Vale destacar a entrevista de Massa aos jornalistas estrangeiros após as eleições. “Em primeiro lugar me parece um erro dizer que a próxima etapa será só vinculada ao peronismo. Vamos a um governo de unidade nacional. Vou convocar aos melhores das diferentes forças políticas sem importar a sua procedência, porque temos que construir políticas de Estado: a ordem fiscal e o cuidado das nossas reservas; a política de desendividamente, de desenvolvimento federal, educativa, acesso à moradia, de cuidado dos nossos setores vulneráveis, centralmente a integração dos deficientes físicos, e idosos ou aposentados, a modernização do mercado de trabalho. São políticas que requerem acordos que transcendem uma força política. Meu governo vai ter setores do mundo do trabalho e empresário, e setores de diversas origens partidárias. O mais importante é que a Argentina encare as reformas que o século XXI e a revolução da tecnologia e do conhecimento nos impõem, sem que isso signifique renunciar à proteção de direitos que, de alguma maneira, construíram a Argentina ao longo de muitos anos e que têm a ver com o cuidado aos mais vulneráveis.”
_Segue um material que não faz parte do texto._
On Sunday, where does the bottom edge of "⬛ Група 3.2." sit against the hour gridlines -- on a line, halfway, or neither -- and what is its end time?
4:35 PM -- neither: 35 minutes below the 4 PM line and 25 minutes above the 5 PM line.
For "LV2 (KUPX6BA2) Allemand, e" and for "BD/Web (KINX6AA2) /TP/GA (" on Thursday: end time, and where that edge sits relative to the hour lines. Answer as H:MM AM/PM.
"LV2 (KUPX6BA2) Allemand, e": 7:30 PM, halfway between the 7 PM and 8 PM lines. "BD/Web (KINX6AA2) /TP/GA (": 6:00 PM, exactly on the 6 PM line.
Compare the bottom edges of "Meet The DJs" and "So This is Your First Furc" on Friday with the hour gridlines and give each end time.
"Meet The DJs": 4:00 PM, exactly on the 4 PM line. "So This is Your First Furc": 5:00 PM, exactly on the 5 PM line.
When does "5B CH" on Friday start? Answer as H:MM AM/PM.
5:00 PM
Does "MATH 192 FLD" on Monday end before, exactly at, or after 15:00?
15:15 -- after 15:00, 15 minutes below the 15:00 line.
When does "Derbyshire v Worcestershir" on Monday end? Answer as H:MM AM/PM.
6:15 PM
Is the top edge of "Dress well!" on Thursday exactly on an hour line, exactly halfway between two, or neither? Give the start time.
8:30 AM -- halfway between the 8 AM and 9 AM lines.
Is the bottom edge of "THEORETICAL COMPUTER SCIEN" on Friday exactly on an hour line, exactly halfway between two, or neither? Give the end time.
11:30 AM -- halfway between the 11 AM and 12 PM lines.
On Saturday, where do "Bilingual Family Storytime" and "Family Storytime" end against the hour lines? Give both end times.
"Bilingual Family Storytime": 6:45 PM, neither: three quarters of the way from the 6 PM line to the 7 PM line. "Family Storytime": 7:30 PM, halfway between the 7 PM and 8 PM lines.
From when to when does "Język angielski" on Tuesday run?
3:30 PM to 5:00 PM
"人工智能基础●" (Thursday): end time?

Nessa meta final antes do 2º. Turno, a UP deve definir a estratégia de alianças para a unidade nacional contra os riscos do fascismo. A experiência da aliança de Lula com Geraldo Alckmin está presente. O partido da União Cívica Radical (UCR), sob ataque de Milei, e parte dos seus setores aderidos à derrotada coligação do Juntos pela Mudança (JxC), poderão reviver Raúl Alfonsin e migrar parte do seu apoio ao Massa. Importante que este siga deixando claro aos aliados empresarias de que é inegociável seu programa de proteção de direitos, ou seja, nada de “toma lá, dá cá”.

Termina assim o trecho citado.